*Aim of the exercise*.
All lines holding the word "tiempo" are to be copied from the records beneath.

── Records to use

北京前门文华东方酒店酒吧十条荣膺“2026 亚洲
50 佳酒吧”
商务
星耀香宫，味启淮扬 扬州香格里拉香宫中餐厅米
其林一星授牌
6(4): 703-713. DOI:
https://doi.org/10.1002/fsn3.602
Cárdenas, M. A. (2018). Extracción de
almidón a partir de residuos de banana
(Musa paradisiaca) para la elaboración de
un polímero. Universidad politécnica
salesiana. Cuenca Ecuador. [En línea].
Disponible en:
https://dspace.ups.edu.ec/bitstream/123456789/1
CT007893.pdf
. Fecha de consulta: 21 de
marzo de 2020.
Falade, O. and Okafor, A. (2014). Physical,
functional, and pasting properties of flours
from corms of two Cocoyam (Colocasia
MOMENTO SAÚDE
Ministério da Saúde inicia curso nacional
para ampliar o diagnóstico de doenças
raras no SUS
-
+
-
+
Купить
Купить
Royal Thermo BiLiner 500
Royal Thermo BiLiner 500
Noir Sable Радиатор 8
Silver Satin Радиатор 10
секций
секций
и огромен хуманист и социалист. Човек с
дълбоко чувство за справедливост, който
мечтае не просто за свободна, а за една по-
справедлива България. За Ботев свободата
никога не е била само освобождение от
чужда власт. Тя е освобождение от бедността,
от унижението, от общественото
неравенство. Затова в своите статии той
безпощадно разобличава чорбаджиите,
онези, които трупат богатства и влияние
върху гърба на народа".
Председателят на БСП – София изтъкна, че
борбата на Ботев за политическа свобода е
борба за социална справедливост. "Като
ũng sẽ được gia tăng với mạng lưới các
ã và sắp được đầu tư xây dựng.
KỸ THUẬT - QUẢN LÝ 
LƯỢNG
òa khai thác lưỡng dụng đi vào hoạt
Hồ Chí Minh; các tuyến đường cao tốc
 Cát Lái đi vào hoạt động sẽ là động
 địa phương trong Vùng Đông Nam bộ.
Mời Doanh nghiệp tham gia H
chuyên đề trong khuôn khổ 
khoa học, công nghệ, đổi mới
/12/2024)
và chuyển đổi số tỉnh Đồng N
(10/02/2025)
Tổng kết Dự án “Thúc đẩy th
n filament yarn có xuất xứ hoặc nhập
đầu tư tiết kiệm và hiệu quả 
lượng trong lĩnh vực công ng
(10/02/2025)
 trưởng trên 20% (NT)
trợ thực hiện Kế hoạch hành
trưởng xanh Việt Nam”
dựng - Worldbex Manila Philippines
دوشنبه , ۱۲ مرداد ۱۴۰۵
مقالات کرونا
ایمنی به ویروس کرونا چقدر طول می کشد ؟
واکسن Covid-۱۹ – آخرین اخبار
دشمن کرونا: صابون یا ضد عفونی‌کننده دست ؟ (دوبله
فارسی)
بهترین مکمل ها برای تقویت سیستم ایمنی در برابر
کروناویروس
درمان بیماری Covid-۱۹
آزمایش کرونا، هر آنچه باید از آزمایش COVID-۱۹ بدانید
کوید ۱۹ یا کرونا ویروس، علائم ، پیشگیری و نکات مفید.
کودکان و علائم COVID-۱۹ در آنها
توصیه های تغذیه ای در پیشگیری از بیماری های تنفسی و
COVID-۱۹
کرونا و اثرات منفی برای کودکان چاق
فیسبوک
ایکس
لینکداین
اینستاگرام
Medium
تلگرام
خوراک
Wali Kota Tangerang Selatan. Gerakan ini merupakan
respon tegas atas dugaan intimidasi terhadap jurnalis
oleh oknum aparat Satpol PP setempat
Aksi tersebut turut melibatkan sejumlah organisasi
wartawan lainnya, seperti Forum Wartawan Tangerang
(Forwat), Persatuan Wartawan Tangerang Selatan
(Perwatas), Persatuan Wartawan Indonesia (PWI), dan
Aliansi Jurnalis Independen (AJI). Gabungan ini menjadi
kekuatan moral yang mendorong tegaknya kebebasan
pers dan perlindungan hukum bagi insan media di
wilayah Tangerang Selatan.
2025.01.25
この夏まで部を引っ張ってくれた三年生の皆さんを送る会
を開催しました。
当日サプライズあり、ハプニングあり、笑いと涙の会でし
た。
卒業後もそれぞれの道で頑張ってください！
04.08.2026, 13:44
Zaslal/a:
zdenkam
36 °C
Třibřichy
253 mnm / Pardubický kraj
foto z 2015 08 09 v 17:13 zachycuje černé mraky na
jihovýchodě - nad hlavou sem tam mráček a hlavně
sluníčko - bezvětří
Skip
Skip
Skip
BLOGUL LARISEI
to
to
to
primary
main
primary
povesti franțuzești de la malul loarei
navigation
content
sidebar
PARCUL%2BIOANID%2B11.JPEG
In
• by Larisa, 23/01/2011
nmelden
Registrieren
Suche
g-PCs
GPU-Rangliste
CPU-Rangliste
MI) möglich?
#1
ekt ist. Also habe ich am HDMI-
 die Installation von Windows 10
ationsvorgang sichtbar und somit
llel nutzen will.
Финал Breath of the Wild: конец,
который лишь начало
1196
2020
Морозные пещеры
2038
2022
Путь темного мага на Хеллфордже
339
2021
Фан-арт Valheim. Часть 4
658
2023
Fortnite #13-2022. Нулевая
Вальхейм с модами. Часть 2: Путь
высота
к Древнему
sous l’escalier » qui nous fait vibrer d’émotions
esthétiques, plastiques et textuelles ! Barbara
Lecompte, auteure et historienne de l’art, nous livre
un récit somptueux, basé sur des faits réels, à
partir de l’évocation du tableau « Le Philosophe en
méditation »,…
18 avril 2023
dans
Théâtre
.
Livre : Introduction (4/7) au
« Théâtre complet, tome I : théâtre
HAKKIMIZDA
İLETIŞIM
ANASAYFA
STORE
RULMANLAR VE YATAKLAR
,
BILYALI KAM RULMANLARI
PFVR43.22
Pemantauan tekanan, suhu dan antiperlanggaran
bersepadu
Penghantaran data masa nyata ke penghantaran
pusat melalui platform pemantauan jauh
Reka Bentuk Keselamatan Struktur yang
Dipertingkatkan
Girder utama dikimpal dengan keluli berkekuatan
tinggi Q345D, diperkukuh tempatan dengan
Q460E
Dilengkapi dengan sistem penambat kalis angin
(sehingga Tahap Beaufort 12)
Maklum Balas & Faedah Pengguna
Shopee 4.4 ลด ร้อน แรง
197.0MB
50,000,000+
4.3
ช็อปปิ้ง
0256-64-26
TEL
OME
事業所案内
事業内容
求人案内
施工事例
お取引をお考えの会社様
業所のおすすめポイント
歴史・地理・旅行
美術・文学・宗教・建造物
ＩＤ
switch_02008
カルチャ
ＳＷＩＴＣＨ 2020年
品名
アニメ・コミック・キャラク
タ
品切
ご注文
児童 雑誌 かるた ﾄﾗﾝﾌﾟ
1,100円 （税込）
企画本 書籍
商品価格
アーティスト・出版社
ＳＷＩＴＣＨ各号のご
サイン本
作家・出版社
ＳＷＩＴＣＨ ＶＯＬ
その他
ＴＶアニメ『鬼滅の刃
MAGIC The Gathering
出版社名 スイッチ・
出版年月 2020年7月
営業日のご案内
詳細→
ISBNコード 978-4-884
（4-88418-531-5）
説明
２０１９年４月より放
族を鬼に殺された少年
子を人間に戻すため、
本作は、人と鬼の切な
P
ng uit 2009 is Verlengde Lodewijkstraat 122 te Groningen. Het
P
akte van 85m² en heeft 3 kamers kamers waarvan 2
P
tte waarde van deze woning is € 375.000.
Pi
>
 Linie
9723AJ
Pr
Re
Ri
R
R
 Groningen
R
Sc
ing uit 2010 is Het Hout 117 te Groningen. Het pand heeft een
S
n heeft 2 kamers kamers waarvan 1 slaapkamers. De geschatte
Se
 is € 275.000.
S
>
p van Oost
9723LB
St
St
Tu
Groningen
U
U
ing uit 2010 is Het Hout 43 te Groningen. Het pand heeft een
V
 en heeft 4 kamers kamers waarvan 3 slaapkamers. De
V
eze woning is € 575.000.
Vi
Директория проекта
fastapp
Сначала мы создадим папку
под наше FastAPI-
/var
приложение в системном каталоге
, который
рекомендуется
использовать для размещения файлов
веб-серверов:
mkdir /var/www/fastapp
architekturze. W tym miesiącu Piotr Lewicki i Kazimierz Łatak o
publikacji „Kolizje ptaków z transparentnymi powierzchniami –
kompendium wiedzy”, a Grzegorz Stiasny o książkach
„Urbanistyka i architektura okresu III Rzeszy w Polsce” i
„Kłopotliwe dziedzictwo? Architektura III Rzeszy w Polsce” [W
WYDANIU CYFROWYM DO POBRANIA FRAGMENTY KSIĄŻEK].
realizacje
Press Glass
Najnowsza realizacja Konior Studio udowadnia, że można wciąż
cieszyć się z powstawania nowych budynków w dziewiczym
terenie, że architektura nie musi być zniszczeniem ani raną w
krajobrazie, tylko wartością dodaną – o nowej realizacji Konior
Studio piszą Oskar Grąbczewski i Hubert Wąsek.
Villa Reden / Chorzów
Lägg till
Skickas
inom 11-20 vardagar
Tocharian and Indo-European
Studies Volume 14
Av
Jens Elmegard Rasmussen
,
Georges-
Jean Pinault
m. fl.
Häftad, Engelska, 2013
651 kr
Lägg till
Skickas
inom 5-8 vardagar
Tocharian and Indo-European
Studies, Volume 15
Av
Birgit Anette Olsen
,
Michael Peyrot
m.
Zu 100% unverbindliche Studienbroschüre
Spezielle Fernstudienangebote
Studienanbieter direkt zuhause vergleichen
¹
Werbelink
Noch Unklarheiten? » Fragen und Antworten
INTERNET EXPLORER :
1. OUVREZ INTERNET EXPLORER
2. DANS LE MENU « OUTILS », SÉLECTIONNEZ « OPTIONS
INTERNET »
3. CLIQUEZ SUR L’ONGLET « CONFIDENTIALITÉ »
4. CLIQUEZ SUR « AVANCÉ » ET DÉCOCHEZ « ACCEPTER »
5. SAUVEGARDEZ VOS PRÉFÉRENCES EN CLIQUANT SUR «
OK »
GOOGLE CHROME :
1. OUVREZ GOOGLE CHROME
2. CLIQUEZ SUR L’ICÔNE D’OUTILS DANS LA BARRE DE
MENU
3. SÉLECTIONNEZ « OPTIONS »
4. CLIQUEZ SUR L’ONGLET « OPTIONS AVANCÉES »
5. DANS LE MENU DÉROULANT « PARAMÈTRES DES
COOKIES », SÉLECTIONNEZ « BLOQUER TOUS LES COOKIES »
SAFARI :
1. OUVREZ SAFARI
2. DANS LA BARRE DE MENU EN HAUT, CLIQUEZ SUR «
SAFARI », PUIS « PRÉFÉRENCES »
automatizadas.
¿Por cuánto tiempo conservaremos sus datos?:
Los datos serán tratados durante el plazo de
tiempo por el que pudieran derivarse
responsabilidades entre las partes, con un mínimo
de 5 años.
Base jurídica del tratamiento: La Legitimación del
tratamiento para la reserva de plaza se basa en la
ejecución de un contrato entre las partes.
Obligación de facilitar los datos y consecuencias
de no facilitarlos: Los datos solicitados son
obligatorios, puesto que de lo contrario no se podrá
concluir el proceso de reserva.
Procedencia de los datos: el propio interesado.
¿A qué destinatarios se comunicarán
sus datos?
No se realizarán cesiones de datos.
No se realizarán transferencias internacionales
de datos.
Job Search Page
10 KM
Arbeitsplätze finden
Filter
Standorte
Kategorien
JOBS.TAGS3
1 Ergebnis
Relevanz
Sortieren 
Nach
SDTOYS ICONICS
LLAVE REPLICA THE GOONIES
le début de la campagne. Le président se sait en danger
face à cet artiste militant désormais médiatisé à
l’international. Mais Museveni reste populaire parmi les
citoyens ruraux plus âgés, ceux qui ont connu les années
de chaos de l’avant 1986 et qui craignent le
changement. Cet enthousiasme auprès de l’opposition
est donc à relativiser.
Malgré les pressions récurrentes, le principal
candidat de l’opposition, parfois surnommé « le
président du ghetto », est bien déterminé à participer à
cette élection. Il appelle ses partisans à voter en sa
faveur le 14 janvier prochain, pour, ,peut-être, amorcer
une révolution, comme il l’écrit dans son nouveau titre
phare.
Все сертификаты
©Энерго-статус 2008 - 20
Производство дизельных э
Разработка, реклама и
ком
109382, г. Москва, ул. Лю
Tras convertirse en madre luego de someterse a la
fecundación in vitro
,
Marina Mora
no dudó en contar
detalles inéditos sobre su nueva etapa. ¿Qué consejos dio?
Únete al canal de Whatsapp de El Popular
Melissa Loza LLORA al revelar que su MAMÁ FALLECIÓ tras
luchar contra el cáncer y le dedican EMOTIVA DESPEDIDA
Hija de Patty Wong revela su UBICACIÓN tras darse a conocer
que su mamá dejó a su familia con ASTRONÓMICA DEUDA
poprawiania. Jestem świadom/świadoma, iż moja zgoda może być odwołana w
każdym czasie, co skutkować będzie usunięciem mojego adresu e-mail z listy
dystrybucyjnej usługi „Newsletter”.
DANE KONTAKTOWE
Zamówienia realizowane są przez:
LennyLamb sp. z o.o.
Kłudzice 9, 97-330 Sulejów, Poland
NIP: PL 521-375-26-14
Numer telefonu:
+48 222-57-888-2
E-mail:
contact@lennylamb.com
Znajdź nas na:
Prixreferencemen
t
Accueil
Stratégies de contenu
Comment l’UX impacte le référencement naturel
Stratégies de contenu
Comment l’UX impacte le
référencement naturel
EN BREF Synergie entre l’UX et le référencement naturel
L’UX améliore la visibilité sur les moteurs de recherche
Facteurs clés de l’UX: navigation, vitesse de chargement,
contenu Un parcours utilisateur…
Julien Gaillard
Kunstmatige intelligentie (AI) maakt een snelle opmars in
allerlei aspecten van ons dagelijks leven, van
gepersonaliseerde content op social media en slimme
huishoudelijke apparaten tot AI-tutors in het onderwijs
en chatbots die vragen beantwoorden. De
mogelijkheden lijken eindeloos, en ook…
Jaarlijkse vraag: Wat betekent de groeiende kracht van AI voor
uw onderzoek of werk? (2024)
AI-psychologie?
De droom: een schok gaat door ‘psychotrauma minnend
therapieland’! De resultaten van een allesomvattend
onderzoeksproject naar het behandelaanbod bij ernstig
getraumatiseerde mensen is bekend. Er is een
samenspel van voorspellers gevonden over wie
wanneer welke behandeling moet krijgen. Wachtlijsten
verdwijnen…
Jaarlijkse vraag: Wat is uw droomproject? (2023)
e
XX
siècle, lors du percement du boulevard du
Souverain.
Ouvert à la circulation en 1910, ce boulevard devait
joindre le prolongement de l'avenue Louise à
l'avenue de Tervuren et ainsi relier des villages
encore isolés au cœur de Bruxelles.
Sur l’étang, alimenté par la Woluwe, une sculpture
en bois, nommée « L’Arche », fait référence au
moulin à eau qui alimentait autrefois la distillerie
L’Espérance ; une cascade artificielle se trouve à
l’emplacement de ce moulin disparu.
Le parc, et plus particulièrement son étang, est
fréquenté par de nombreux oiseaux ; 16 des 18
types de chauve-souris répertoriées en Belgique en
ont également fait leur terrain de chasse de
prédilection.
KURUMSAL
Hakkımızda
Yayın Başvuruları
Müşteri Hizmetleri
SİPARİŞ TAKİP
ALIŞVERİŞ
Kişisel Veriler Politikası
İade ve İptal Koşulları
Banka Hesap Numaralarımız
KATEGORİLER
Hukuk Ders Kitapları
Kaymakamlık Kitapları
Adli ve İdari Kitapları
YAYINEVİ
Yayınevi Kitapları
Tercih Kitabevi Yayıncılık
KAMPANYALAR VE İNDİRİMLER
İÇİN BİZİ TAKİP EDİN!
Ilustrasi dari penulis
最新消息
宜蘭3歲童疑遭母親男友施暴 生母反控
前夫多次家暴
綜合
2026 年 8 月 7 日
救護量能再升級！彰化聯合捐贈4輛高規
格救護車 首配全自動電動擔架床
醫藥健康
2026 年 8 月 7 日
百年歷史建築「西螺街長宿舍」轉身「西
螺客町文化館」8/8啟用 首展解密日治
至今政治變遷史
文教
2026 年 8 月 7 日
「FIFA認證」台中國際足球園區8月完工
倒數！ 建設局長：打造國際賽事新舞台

────

*Response to this task*.
¿Por cuánto tiempo conservaremos sus datos?:
tiempo por el que pudieran derivarse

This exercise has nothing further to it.